Before that happened, however, he was curious about us, perhaps as curious as we had been about him.
That was why Mirror Girl brought me to him. To say hello. To tell a story. To say good-bye.
(A story like this story. Does that make any sense, Tess? I wish it had a better ending. And I’m sorry about all the big words.)
It was almost night on the western plains. The sky beyond the arches was blue silk turning to black, and blackness grew like a living thing in the canyons and under the east-facing terraces of rock. Marguerite felt curiously sleepy, as if the aftermath of shock had drained all energy from her.
The Subject had finished his story. Now he wanted to finish his journey. He wanted to go to the core of the star structure and find whatever waited for him there. Marguerite felt his urge to turn away and was suddenly reluctant to let him go.
She said to Mirror Girl, “Can I touch him?”
A pause. “He says yes.”
She put her hand out and took a step forward. Subject remained motionless. Her hand looked pale against the textured roughness of his skin. She rested her fingers against his body above the oral vent. His skin felt like pliant, sun-warmed tree bark. He towered over her, and he smelled perfectly awful. She steeled herself and looked into his blank white eyes. Seeing everything. Seeing nothing.
“Thank you,” she whispered. And: “I’m sorry.”
Ponderously, slowly, the Subject turned away. His huge feet on the sandy soil made a sound like dry leaves rustling.
When he had vanished into the shadowy inner reaches of the star structure, Marguerite—sensing that her time here was almost at an end—knelt down next to Mirror Girl.
How strange, she thought, to see this thing, this entity, in the sha
pe of Tess. How misleading.
“How many other intelligent species have you known? You and your sisters?”
Mirror Girl cocked her head to the side, another Tess-like gesture. “Thousands and thousands of progenitor species,” she said. “Over millions and millions of years.”
“Do you remember them all?”
“We do.”
Thousands of sentient species on worlds circling thousands of stars. Life, Marguerite thought, in almost infinite variety. All alike. No two alike. “Do they have anything in common?”
“A physical thing? No.”
“Then, something intangible?”
“Sentience is intangible.”
“Something more than that.”
Mirror Girl appeared to consider the question. Consulting her “sisters,” perhaps.
“Yes,” she said finally. Her eyes were bright and not at all like Tessa’s. Her expression was solemn. “Ignorance,” she said. “Curiosity. Pain. Love.”
Marguerite nodded. “Thank you.”
“Now,” Mirror Girl said, “I think you need to go help your daughter.”
Thirty-Four
The elevator door opened onto the dark and flickering spaces of the O/BEC gallery, and Ray was astonished to find Tess waiting for him.
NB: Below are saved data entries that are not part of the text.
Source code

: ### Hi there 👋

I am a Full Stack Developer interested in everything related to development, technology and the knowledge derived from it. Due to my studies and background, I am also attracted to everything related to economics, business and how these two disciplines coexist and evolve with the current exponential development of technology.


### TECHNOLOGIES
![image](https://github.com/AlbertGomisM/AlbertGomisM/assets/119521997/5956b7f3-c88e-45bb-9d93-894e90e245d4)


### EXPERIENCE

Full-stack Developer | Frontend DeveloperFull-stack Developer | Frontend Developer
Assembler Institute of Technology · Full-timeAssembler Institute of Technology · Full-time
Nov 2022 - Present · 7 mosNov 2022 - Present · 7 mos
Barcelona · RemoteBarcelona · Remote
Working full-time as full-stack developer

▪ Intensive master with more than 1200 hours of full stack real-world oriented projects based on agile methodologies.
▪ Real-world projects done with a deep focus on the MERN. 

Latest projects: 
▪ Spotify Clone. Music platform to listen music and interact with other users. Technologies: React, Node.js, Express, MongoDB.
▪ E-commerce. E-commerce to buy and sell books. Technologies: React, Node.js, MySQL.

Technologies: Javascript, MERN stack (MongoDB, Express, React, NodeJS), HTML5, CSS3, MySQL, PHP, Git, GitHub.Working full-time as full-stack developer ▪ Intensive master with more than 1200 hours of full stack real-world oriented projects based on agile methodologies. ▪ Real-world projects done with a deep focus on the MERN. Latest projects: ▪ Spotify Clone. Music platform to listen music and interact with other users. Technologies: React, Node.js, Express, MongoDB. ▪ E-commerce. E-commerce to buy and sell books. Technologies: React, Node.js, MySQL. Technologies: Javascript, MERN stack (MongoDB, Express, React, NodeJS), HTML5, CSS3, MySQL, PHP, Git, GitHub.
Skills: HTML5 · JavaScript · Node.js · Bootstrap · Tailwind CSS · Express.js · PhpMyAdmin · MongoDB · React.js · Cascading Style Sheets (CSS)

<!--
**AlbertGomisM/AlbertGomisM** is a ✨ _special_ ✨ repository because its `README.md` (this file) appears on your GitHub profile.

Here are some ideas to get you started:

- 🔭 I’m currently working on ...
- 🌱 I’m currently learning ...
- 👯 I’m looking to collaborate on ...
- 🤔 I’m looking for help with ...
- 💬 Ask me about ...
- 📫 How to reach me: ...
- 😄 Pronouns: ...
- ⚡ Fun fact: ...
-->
She looked up at him with wide, wondering eyes. He lowered the knife but resisted the temptation to hide it behind his back. It was difficult to understand the purpose or meaning of her presence here.
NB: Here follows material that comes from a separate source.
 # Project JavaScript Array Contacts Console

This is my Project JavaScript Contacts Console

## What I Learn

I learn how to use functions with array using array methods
“You’re sweating,” she said.
The air was warm. The light was dim. The O/BEC devices were still a corridor away, but Ray imagined he could feel their proximity, a pressure on his eardrums, the weight of a headache. What had he come here to do? To kill the thing that had eroded his authority, overturned his marriage, and subverted his daughter’s mind. He had presumed it was still vulnerable—he had only a knife and his bare hands, but he could pull a plug, cut a cable, or sever a supply line. The O/BECs existed by human consent and he would withdraw that consent.